As Jordan Henderson left the field in the 61st minute against Sunderland, Lucas Leiva would have been excused for breathing a sigh of relief. The heat is off, a new whipping boy is in town.
Henderson has received some harsh treatment on radio phone-ins, message boards and on Twitter since his first competitive hour in a Liverpool shirt.
In assessing whether this criticism is justified, the first place to look at is his distribution. His pass completion rate against Sunderland was 88%, the highest in the team. Here is where stats can be deceptive. Henderson only made 31 passes in the entire game. As a point of reference, Charlie Adam made 63. Of his 31 passes, just 8 were played forwards (24%). To use Adam as the reference point again, of his 56 passes 33 were played forwards (59%). This is a remarkable difference. The high pass completion rate emphasises where things went wrong for Henderson: he was so afraid of making a mistake that inertia set in.
His ineffectiveness with the ball proven, let’s look at how he performed when we were chasing the game. Henderson was involved in just 4 50-50s. In comparison, Adam was involved in 17. Adam won 47% of his possession duals whilst Henderson won none. This adds weight to the rants about Henderson being a bit frigid when it comes to getting stuck in. It would be great to see how Henderson performed in aerial duals, but he was not involved in any. The same goes for shooting: he had no shots on or off target. Tackling? One, and it was unsuccessful.
The verdict watching the match was that Henderson did not do a great deal against Sunderland.
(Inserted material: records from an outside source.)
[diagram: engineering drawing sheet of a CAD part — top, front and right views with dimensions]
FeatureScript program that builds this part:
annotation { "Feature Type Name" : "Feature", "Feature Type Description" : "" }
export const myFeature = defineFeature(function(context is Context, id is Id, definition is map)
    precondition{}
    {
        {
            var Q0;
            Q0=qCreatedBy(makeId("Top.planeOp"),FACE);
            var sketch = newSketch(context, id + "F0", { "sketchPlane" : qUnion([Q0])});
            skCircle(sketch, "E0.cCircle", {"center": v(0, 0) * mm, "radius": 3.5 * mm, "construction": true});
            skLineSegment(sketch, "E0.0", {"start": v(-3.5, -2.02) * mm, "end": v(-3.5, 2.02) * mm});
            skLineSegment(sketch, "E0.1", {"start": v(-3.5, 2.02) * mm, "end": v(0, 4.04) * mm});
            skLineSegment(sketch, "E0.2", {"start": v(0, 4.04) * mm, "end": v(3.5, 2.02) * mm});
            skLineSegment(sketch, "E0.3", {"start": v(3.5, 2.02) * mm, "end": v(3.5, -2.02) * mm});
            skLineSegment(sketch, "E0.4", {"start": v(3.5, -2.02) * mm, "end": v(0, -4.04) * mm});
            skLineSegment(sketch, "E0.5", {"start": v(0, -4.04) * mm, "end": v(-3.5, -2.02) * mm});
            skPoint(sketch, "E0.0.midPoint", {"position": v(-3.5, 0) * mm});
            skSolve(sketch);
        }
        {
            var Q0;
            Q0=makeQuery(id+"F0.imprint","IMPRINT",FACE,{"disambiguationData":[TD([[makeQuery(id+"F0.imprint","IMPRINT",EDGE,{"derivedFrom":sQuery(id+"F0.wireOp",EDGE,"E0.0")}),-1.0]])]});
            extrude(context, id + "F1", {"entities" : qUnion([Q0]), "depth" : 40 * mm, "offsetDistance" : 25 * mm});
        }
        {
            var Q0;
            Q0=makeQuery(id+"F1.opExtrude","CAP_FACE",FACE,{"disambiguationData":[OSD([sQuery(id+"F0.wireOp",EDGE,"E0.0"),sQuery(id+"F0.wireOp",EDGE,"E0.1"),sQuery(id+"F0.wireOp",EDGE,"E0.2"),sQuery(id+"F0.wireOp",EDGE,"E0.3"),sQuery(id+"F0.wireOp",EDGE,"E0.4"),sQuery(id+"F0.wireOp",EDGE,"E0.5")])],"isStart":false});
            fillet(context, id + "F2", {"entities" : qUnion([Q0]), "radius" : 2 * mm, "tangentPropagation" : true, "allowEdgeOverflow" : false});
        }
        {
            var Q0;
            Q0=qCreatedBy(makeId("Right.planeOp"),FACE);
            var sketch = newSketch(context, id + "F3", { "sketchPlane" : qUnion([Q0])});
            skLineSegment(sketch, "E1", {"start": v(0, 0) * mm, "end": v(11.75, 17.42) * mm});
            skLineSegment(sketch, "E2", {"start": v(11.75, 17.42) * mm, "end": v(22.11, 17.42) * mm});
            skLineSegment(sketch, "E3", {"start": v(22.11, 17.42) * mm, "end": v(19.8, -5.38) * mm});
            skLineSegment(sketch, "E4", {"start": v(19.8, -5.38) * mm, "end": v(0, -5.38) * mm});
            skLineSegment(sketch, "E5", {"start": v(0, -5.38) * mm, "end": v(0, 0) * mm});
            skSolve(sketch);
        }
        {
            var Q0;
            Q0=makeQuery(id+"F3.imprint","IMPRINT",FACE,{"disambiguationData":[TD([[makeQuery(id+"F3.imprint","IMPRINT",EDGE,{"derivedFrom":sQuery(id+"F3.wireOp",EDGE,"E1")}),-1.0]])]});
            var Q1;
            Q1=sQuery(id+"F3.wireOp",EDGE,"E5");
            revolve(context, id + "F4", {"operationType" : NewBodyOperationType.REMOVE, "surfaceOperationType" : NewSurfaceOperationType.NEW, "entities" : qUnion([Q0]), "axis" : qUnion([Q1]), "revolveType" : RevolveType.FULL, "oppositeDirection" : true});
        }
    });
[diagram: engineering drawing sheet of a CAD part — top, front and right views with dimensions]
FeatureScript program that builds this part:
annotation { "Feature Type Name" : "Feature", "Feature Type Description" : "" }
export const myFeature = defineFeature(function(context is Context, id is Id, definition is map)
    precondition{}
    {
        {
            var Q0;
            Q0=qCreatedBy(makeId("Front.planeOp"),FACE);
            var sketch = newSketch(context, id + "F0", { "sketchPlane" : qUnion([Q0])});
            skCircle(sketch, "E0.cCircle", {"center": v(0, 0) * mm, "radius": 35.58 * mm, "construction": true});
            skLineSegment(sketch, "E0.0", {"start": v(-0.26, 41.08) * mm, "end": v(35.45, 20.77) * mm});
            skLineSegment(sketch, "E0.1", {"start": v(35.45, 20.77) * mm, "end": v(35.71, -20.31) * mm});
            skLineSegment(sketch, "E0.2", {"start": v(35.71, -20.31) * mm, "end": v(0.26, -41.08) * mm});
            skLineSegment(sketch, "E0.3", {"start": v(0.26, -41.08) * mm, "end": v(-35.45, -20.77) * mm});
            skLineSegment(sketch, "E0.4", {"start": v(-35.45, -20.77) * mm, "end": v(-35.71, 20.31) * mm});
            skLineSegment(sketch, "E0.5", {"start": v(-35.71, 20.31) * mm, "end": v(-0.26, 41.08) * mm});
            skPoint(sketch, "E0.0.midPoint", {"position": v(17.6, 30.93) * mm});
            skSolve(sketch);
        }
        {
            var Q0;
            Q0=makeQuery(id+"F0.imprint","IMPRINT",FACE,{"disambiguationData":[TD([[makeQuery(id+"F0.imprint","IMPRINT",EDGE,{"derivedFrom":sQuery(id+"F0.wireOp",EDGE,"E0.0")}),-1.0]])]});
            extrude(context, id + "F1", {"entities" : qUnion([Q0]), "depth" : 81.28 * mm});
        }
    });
The verdict from the statistical analysis proves this point conclusively
Kenny Dalglish is the type of manager who will put his arms around the shoulder of a player who is struggling. He understands better than most the importance of confidence. Dropping Henderson after that display could have set him back months. It was no surprise, then, that Henderson got a chance to redeem himself against Arsenal.
An analysis of his first full game for Liverpool helps us understand whether Kenny was right to stick with Henderson despite his abysmal display against Sunderland.
Henderson made a total of 59 passes against Arsenal, double the amount he managed against Sunderland. Impressively, his pass completion was 90% and importantly 24 of his passes went forwards. The improvement here is exponential and shows that Henderson has the ability to understand his development areas and make positive changes. This is a very important attribute for a young player to possess.
Henderson’s all round display was better against Arsenal than it was against Sunderland. He created 2 chances, made 2 successful interceptions and even managed a shot on target.
However, Henderson still has a long way to go if he is to become the complete midfield powerhouse. He lost all 5 of the 50-50s he went in for, meaning that he now has a record of attempting 9 50-50 challenges and losing every single one of them.
He was not involved in any aerial duals meaning that, astonishingly, he is still to attempt to jump for a header against an opponent in a Liverpool shirt. He failed to make a single successful tackle in the entire match. Henderson again offered plenty of ammunition for those fans looking for a new whipping boy.
The key point to take away is that he is improving, and will continue to improve. At the age of 21 he has time on his side. Patience is vital. We have to be really careful as fans not to crucify Henderson the way we did with Lucas. Stick by him and we could have another Steve Gerrard on our hands. Turn against him and we could be left with Steve Sidwell.